People with addiction or substance abuse problems use different forms of denial to keep themselves in the addictive cycle. Avoidance in addiction is one example. Denial can be a dysfunctional protection mechanism which you may use to protect yourself from having to recognise, deal with and accept the reality of what is occurring in your life. This is often unconscious.
To recover from addiction, it is incredibly important to be able to identify denial. The 12 patterns of denial were developed by international addiction expert Terence Gorski. Find out how people with chemical dependency use avoidance as a denial strategy to safeguard their addictive behaviours.
What is Denial in Addiction?
Denial is the first issue to address when addicted persons enter treatment or try other ways of recovering from their substance use disorder.
Denial is when someone
- Ignores reality
- Downplays reality
- Distorts reality
Reality is painful and difficult, and the addict turns to substances or other addictive behaviours to cope – i.e., to escape.
In the words of Dr Diamond: “The addict cannot tolerate reality… Neither internal reality nor external reality”. “They find reality repugnant, uncomfortable, and overwhelming, and prefer, like the psychotic, withdrawal into fantasy, bliss, or oblivion over reality.”
The first of the 12 steps of Alcoholics Anonymous, and other 12-step programmes, is completely geared at confronting and overcoming denial: We admitted that we were powerless over alcohol/drugs – that our lives had become unmanageable.
Without truly confronting and overcoming denial, no matter how much you want to get better, denial will trip you up and prevent you from recovering.
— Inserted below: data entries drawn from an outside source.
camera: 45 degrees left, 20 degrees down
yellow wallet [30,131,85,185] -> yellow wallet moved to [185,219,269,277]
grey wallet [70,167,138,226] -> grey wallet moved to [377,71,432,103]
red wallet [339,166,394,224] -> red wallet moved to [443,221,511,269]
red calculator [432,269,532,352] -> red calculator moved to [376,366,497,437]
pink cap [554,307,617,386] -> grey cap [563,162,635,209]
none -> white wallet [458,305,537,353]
This can be a tricky process because denial comes in so many forms and has become so normalised to the addict that they struggle to even recognise when they are using a given pattern of denial.
What is Avoidance in Addiction Denial?
“I’ll talk about anything but my real problems”
Avoidance is a common pattern of denial in which the addict simply avoids thinking or talking about their addiction problem.
Deep down the chemically dependent person will know or be afraid that they have a problem but if they don’t think or talk about it, they will be OK. If they don’t think or talk about it, it doesn’t exist.
If someone confronts the person, they will change the subject or create a crisis to distract from it.
This is also known as deflecting which is a strategy to avoid “something such as criticism, blame, or a question being directed at you”.
The affected person will talk about anything under the sun, other than their own problem with substances or addictive behaviours. They will regard their drinking or drug use as a private issue that no-one has the right to speak to them about.
The person will not only avoid conversations about the substance abuse problem, they will start to avoid people who may bring up the subject of their drug or alcohol use as well as places where this problem could potentially be brought up as a topic of conversation.
Therefore, the addict might avoid therapists and therapeutic spaces or loved ones who they know will confront them about their substance use.
“Pain in this life is not avoidable, but the pain we create avoiding pain is avoidable.”
― R.D. Laing
Addicts have a strong, often unconscious, desire to protect their addiction and will aften use the denial pattern of avoidance to do so. They will avoid thinking or talking about their substance use and will end up avoiding certain people and places for the same reason.